In ORA’s office in New York City, many engaged couples go in to sign prenuptial agreements, but rarely do couples go there to sign postnuptials. That’s why ORA has postnuptial parties in various communities in which the synagogue invites its membership to sign the postnuptial agreement, which is what BIAV is doing on Sunday, June 19. (See box for details.)
Putting on the Pressure
A seruv is a rabbinic order of contempt, which states that a beit din (religious court) has declared an individual is recalcitrant, has refused to comply with Jewish law and participate in the Jewish divorce process with the issuance or receipt of the get. But there is no real enforcement power to it. The husband has been found in contempt, but they can’t put him in jail or fine him.

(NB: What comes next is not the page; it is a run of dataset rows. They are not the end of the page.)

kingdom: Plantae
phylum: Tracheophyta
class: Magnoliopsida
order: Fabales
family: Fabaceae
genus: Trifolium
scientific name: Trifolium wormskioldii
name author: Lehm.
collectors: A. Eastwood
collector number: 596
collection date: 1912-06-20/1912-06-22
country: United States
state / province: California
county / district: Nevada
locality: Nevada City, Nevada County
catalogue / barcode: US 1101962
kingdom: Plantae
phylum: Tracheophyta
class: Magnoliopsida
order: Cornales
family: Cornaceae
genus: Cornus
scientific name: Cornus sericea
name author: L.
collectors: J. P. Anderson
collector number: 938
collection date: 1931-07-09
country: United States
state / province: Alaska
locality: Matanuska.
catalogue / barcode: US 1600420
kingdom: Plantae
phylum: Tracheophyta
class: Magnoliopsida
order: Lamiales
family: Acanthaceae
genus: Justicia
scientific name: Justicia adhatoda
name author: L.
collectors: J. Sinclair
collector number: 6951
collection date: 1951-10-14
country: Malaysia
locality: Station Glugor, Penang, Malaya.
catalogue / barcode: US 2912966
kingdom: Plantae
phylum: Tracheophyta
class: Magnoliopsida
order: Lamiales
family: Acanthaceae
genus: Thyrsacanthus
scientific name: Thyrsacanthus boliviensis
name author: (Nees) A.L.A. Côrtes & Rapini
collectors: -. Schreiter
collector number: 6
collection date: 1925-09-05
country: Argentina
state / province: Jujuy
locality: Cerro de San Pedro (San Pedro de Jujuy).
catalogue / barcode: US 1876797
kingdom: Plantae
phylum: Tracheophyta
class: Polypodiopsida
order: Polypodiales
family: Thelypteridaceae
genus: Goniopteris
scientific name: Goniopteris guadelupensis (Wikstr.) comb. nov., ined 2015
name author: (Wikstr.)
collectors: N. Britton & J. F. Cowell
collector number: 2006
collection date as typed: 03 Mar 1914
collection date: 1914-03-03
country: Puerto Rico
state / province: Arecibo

“That’s really where my organization gets involved and we try to enforce the terms of the seruv, which means specifically that we try to ensure that the husband is persona non grata in the Jewish community, essentially to ostracize him from the community,” Rabbi Stern said.
Whenever ORA takes on a case, it tries to resolve it amicably at first, organizing communication between the two sides for the issuance of a get, making sure it’s not used as a tool for leverage. The rabbi said if that doesn’t work after extensive mediation, then they resort to forms of pressure that are permissible both as a matter of Jewish and civil law.
“We don’t call the mob or the hit squad or anything like that, but we organize peaceful demonstrations outside of the home of the recalcitrant husband,” said Rabbi Stern. “We’ll make sure he’s ostracized from the community, that no one is supporting him, you might boycott his business, anything we can do to try and pressure him with the very, very simple message that you need to give the get, which is a process that can take five minutes of your time and come at no cost to you and all of this will go away.”
Rabbi Stern said some people ask why these women stay Orthodox; why don’t they just give it up. They blame the woman for sticking to the old system of Jewish law. Since they’re civilly divorced, they should just move on. But that’s asking them to give up their religion and beliefs.
“This is their system of meaning; it’s their spirituality; it’s who they are; it’s their community, and to point the finger at them and say you should be leaving that, you’re civilly divorced, what do you need this religion for is pointing the finger at the victim rather than at the aggressor,” he said. “The recalcitrant husband is not playing his role in issuing the get.”
For Rabbi Stern’s complete schedule, email .
Postnuptial Party
The public is invited for a morning of mimosas and dairy desserts to learn more about the agunah crisis and what we as a community can do about it. The event will take place from 10 to 11:30 a.m. Sunday, June 19, at Congregation BIAV.
Scholar-in-Residence Rabbi Jeremy Stern, executive director of the Organization for the Resolution of Agunot, will help raise awareness about this important issue and discuss why halachic pre- and postnuptial agreements are the most effective tools for preventing future agunot.
Notaries and the documents necessary for signing halachic postnuptial agreements will be onsite for interested couples.
All community members are invited, regardless of marital status or desire to participate in signing a postnuptial. The event is free of charge.